# [What to produce]
Output every record precisely.
========================================
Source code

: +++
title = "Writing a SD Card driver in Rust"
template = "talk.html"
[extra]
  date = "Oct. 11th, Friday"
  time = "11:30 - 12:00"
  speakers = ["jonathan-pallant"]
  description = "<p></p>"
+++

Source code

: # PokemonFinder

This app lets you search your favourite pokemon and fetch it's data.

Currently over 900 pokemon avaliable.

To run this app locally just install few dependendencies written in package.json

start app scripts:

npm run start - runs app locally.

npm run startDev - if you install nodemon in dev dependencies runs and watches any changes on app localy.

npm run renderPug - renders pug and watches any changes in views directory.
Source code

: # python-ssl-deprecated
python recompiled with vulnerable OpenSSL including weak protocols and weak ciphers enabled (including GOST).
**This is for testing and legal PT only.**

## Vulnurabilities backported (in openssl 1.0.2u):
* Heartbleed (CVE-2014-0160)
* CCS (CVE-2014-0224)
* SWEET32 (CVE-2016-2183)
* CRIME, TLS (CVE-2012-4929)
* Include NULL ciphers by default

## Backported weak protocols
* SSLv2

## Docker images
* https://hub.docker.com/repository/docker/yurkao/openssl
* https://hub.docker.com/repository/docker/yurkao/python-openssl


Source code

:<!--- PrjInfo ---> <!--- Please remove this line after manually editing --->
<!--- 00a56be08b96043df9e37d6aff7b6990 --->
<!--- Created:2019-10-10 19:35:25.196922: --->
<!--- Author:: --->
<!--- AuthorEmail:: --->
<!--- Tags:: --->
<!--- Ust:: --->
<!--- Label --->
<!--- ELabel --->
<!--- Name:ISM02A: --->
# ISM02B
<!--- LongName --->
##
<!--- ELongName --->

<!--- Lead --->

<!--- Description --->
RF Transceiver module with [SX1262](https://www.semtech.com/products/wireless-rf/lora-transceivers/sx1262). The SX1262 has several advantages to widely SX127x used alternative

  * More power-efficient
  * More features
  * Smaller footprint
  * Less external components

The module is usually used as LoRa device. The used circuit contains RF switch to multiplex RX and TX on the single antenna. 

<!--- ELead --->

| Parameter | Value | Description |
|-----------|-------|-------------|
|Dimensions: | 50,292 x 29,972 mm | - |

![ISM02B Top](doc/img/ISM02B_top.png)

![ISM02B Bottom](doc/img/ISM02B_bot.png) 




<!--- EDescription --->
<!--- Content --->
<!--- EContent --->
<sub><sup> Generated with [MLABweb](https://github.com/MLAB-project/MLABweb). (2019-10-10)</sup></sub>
========================================
# [Answer space]
Source code

: +++
title = "Writing a SD Card driver in Rust"
template = "talk.html"
[extra]
  date = "Oct. 11th, Friday"
  time = "11:30 - 12:00"
  speakers = ["jonathan-pallant"]
  description = "<p></p>"
+++

Source code

: # PokemonFinder

This app lets you search your favourite pokemon and fetch it's data.

Currently over 900 pokemon avaliable.

To run this app locally just install few dependendencies written in package.json

start app scripts:

npm run start - runs app locally.

npm run startDev - if you install nodemon in dev dependencies runs and watches any changes on app localy.

npm run renderPug - renders pug and watches any changes in views directory.
Source code

: # python-ssl-deprecated
python recompiled with vulnerable OpenSSL including weak protocols and weak ciphers enabled (including GOST).
**This is for testing and legal PT only.**

## Vulnurabilities backported (in openssl 1.0.2u):
* Heartbleed (CVE-2014-0160)
* CCS (CVE-2014-0224)
* SWEET32 (CVE-2016-2183)
* CRIME, TLS (CVE-2012-4929)
* Include NULL ciphers by default

## Backported weak protocols
* SSLv2

## Docker images
* https://hub.docker.com/repository/docker/yurkao/openssl
* https://hub.docker.com/repository/docker/yurkao/python-openssl


Source code

:<!--- PrjInfo ---> <!--- Please remove this line after manually editing --->
<!--- 00a56be08b96043df9e37d6aff7b6990 --->
<!--- Created:2019-10-10 19:35:25.196922: --->
<!--- Author:: --->
<!--- AuthorEmail:: --->
<!--- Tags:: --->
<!--- Ust:: --->
<!--- Label --->
<!--- ELabel --->
<!--- Name:ISM02A: --->
# ISM02B
<!--- LongName --->
##
<!--- ELongName --->

<!--- Lead --->

<!--- Description --->
RF Transceiver module with [SX1262](https://www.semtech.com/products/wireless-rf/lora-transceivers/sx1262). The SX1262 has several advantages to widely SX127x used alternative

  * More power-efficient
  * More features
  * Smaller footprint
  * Less external components

The module is usually used as LoRa device. The used circuit contains RF switch to multiplex RX and TX on the single antenna. 

<!--- ELead --->

| Parameter | Value | Description |
|-----------|-------|-------------|
|Dimensions: | 50,292 x 29,972 mm | - |

![ISM02B Top](doc/img/ISM02B_top.png)

![ISM02B Bottom](doc/img/ISM02B_bot.png) 




<!--- EDescription --->
<!--- Content --->
<!--- EContent --->
<sub><sup> Generated with [MLABweb](https://github.com/MLAB-project/MLABweb). (2019-10-10)</sup></sub>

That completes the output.